# What size lazy susan?



## rut (Nov 17, 2011)

I've decided to go with a 36" base corner cabinet and want to use a kidney shaped lazy Susan. I can't seem to find good info on which size to use for this base cab. The rev-a-shelf documentation shows all of the size dimensions except where the cut-out is (front door area). Seems like that would be one of the important measurements to know.

Does anyone have any ideas on this?

Thanks,
Rut


----------



## LeeBarker (Aug 6, 2010)

Hi Rut-

Here is a spec sheet for the Amerock product and I think it will answer your questions.

If you've never built a cabinet like this, here are a few considerations:

1. Draw up a plan view full size on cardboard.
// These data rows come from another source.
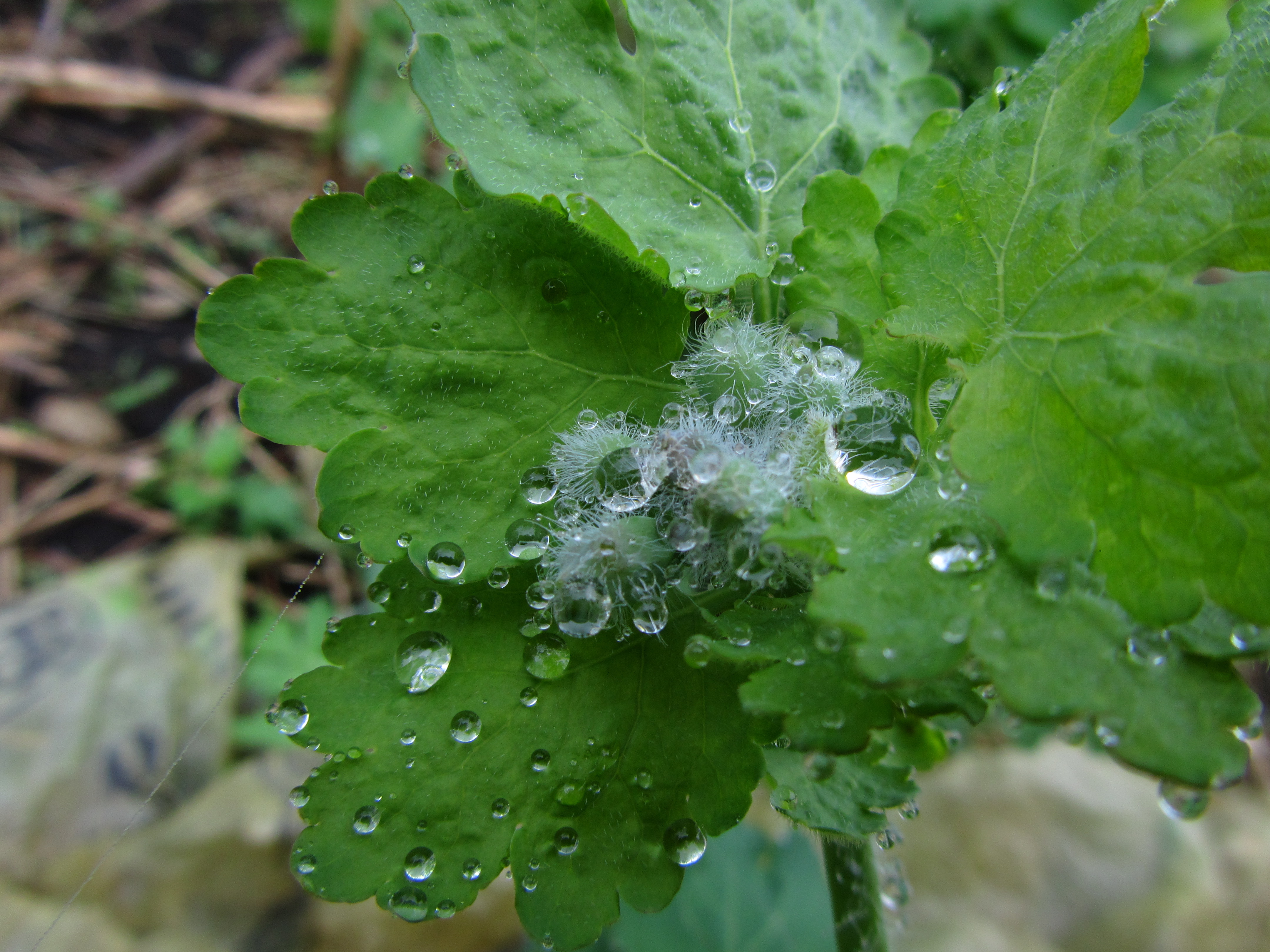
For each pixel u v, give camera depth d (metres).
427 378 0.09
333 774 0.09
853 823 0.09
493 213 0.09
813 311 0.09
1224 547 0.07
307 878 0.08
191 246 0.34
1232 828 0.24
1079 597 0.08
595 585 0.09
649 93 0.10
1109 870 0.23
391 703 0.09
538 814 0.09
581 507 0.09
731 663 0.09
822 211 0.09
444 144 0.09
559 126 0.09
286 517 0.29
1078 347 0.08
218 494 0.29
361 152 0.32
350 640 0.09
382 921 0.21
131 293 0.33
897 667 0.07
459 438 0.09
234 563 0.28
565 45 0.10
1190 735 0.07
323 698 0.09
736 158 0.10
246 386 0.09
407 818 0.09
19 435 0.30
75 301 0.33
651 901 0.09
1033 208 0.09
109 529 0.29
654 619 0.09
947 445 0.09
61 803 0.23
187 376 0.32
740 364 0.09
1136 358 0.08
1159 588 0.07
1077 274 0.08
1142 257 0.08
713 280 0.10
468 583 0.09
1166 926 0.22
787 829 0.22
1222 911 0.23
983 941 0.22
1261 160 0.08
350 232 0.09
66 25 0.38
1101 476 0.08
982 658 0.07
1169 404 0.08
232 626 0.26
It will help you get a handle on this weirdness that has one front (ok, two), two sides and two (or three) backs.

When you do this, you'll see how you can lop off the back corner because it's wasted space. that new piece you add can be drilled for future adjustable shelves if you wish. I usually drill the sides of the cabinet as well.
That back piece has 45 degree cuts on both edges and the 1/4 backs can be glued and stapled to it.

2. Don't be too quick to add your top pieces to the cabinet…sometimes you need to get the trays in there first!
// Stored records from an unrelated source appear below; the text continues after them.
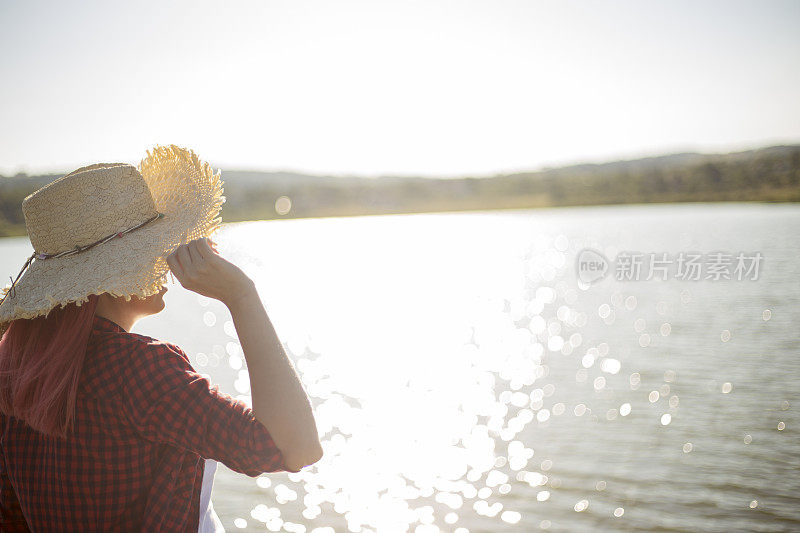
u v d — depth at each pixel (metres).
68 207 1.31
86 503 1.23
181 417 1.18
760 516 8.34
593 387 15.05
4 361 1.29
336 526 8.52
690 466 9.95
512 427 12.44
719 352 17.81
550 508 8.83
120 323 1.36
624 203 188.25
3. If you don't lop off the back corner, you'll need to leave the toe kick off to get the thing in a 3-0 door.

4. ALWAYS buy the hardware first.

Kindly,

Lee


----------



## Sawkerf (Dec 31, 2009)

Since base cabs are usually 24" front to back, a 36" corner base would leave ~12". The actual dimension will depend on whether you do face frames or framless.


----------



## rut (Nov 17, 2011)

I'm using a 1" face frame. It appears from Lee's link that I could use a 32" susan with a 10.75" door opening.


----------



## DS (Oct 10, 2011)

Keep in mind that most drywall corners have 1/4" to 1/2" of drywall mud in them making it near impossible to put a square cabinet tight into the corner.
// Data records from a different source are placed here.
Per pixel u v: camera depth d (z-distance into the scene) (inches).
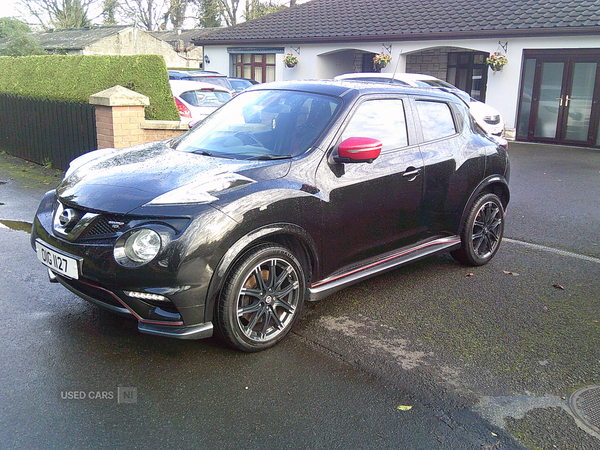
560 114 612.1
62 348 139.2
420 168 177.9
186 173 141.3
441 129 194.7
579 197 346.9
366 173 161.0
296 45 831.7
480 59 752.3
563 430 113.7
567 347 149.5
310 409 117.8
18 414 112.2
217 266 126.4
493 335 155.5
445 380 131.1
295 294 145.9
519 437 111.0
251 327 137.1
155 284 122.7
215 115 186.9
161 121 334.3
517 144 615.5
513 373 135.3
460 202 197.2
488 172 207.2
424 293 185.8
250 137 164.4
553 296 185.9
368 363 137.6
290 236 145.9
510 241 251.1
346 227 157.0
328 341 148.7
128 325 153.2
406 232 179.2
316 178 149.1
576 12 619.5
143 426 110.2
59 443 104.0
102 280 126.0
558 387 129.6
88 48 1451.8
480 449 107.0
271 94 180.2
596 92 584.4
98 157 171.3
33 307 162.6
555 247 243.0
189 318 126.0
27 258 204.5
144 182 136.9
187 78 631.8
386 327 158.6
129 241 123.5
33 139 421.4
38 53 1236.5
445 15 738.2
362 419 115.0
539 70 619.5
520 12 667.4
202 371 131.2
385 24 771.4
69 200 136.9
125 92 321.7
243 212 129.8
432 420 115.6
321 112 163.2
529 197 345.7
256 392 123.3
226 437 107.7
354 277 162.9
Clipping the back corner 45 degrees is one option, but I usually hold the box about 3" out from both walls and use a 28" diameter tray.

I've also used a circle cutting jig on my bandsaw and made a 3/4 round box with a birds mouth cutout for the face frames. 1/8" Melamine bends around the top and bottom fairly easily. Some people like this style because things can't fall off in the dark corners and get lost.

However you decide to do it, plan it out carefully. A 1:1 scale drawing is not a bad idea for the first one.


----------



## rut (Nov 17, 2011)

Another question I have is the proper type of hinge to use for the split door to attach to the face frame?


----------



## Sawkerf (Dec 31, 2009)

Here's one I did last December. On this job, I just gouged a bit out of the drywall corner to get my fit (the gouge will never see the light of day until someone rips out the cabs.)

Check www.rockler.com for hinges.

Get your lazy susan before you build the cab. Once you have it assembled (it's pretty easy) you can use it to position the top and bottom pivots while the cab is on the bench. You can do it after the cab is installed, but it's much more of a hassle.


----------